### EXERCISE AIM
In full and without alteration, print the records below, minus any images.
::: DATA FOR THE TASK
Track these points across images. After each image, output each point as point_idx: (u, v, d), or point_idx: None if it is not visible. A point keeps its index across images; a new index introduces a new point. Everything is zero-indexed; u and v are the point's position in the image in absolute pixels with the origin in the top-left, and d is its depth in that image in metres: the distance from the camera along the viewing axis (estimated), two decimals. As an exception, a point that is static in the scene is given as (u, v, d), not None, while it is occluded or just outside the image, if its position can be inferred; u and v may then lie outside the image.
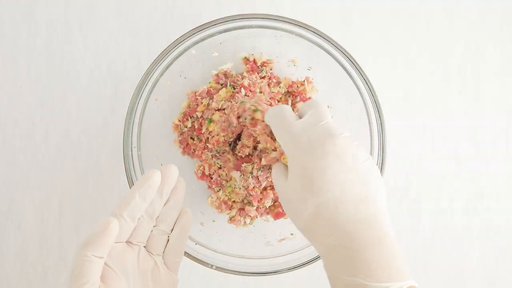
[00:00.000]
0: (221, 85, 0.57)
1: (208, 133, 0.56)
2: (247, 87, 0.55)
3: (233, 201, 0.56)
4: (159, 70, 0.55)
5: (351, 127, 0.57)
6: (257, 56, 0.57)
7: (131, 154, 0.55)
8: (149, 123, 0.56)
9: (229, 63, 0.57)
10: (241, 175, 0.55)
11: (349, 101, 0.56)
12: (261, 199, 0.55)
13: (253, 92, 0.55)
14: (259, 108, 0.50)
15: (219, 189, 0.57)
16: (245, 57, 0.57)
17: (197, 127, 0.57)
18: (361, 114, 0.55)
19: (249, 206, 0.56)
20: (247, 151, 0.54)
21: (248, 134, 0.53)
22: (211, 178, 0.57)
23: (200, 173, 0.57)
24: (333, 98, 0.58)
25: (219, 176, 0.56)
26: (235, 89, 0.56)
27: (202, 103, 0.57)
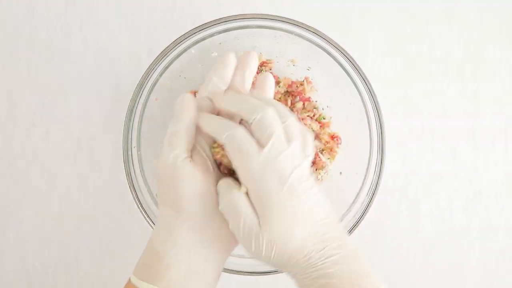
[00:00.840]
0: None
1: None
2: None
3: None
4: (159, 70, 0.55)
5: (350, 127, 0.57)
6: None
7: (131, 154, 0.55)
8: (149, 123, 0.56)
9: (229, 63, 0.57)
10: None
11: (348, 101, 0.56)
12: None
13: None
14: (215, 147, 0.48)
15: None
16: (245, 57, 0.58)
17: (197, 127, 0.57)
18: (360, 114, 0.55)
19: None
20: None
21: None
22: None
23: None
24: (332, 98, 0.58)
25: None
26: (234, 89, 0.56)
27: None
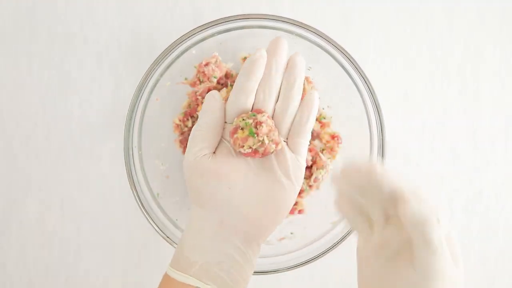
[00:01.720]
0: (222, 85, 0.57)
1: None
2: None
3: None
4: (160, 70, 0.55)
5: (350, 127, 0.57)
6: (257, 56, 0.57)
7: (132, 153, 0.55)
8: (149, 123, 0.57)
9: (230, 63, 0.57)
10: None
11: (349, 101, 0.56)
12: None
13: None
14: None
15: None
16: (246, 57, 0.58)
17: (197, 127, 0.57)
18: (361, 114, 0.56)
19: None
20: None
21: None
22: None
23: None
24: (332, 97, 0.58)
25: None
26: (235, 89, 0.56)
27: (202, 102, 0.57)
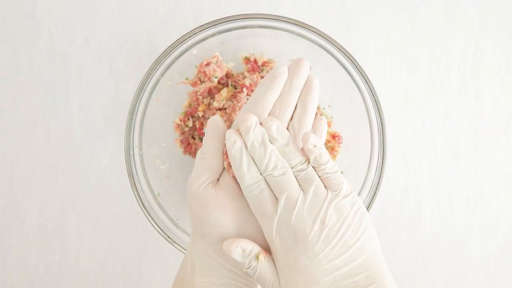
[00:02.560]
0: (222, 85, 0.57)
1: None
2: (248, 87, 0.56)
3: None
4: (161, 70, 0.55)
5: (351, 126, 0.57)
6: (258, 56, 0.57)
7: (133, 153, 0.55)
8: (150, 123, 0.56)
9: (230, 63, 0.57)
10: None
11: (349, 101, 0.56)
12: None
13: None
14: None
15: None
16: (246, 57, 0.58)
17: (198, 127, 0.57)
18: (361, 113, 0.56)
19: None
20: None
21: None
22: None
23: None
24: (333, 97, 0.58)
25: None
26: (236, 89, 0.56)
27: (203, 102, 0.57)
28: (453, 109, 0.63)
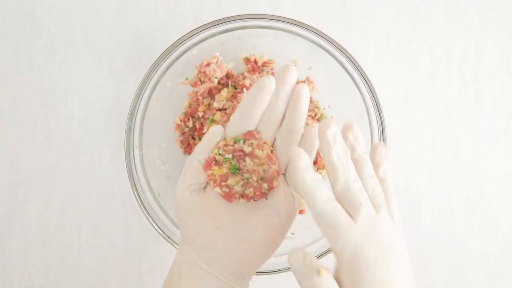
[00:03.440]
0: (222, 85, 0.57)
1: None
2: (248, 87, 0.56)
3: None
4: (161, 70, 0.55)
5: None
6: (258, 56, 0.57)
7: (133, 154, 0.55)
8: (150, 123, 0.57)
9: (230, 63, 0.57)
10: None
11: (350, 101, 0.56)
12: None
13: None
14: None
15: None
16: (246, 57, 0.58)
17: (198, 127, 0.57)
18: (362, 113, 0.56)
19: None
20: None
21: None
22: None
::::::
### RESULT
Track these points across images. After each image, output each point as point_idx: (u, v, d), or point_idx: None if it is not visible. A point keeps its index across images; a new index introduces a new point. Everything is zero-indexed; u and v are the point's position in the image in absolute pixels with the origin in the top-left, and d is its depth in that image in metres: the distance from the camera along the viewing axis (estimated), two decimals. As an exception, a point that is static in the scene is given as (u, v, d), not None, while it is occluded or just outside the image, if its position can be inferred; u and v may then lie outside the image.
[00:00.000]
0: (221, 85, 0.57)
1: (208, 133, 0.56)
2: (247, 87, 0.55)
3: (233, 201, 0.56)
4: (159, 70, 0.55)
5: (351, 127, 0.57)
6: (257, 56, 0.57)
7: (131, 154, 0.55)
8: (149, 123, 0.56)
9: (229, 63, 0.57)
10: (241, 175, 0.55)
11: (349, 101, 0.56)
12: (261, 199, 0.55)
13: (253, 92, 0.55)
14: (259, 108, 0.50)
15: (219, 189, 0.57)
16: (245, 57, 0.57)
17: (197, 127, 0.57)
18: (361, 114, 0.55)
19: (249, 206, 0.56)
20: (247, 151, 0.54)
21: (248, 134, 0.53)
22: (211, 178, 0.57)
23: (200, 173, 0.57)
24: (333, 98, 0.58)
25: (219, 176, 0.56)
26: (235, 89, 0.56)
27: (202, 103, 0.57)
[00:00.840]
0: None
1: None
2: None
3: None
4: (159, 70, 0.55)
5: (350, 127, 0.57)
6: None
7: (131, 154, 0.55)
8: (149, 123, 0.56)
9: (229, 63, 0.57)
10: None
11: (348, 101, 0.56)
12: None
13: None
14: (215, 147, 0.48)
15: None
16: (245, 57, 0.58)
17: (197, 127, 0.57)
18: (360, 114, 0.55)
19: None
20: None
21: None
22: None
23: None
24: (332, 98, 0.58)
25: None
26: (234, 89, 0.56)
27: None
[00:01.720]
0: (222, 85, 0.57)
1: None
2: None
3: None
4: (160, 70, 0.55)
5: (350, 127, 0.57)
6: (257, 56, 0.57)
7: (132, 153, 0.55)
8: (149, 123, 0.57)
9: (230, 63, 0.57)
10: None
11: (349, 101, 0.56)
12: None
13: None
14: None
15: None
16: (246, 57, 0.58)
17: (197, 127, 0.57)
18: (361, 114, 0.56)
19: None
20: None
21: None
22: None
23: None
24: (332, 97, 0.58)
25: None
26: (235, 89, 0.56)
27: (202, 102, 0.57)
[00:02.560]
0: (222, 85, 0.57)
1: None
2: (248, 87, 0.56)
3: None
4: (161, 70, 0.55)
5: (351, 126, 0.57)
6: (258, 56, 0.57)
7: (133, 153, 0.55)
8: (150, 123, 0.56)
9: (230, 63, 0.57)
10: None
11: (349, 101, 0.56)
12: None
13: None
14: None
15: None
16: (246, 57, 0.58)
17: (198, 127, 0.57)
18: (361, 113, 0.56)
19: None
20: None
21: None
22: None
23: None
24: (333, 97, 0.58)
25: None
26: (236, 89, 0.56)
27: (203, 102, 0.57)
28: (453, 109, 0.63)
[00:03.440]
0: (222, 85, 0.57)
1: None
2: (248, 87, 0.56)
3: None
4: (161, 70, 0.55)
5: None
6: (258, 56, 0.57)
7: (133, 154, 0.55)
8: (150, 123, 0.57)
9: (230, 63, 0.57)
10: None
11: (350, 101, 0.56)
12: None
13: None
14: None
15: None
16: (246, 57, 0.58)
17: (198, 127, 0.57)
18: (362, 113, 0.56)
19: None
20: None
21: None
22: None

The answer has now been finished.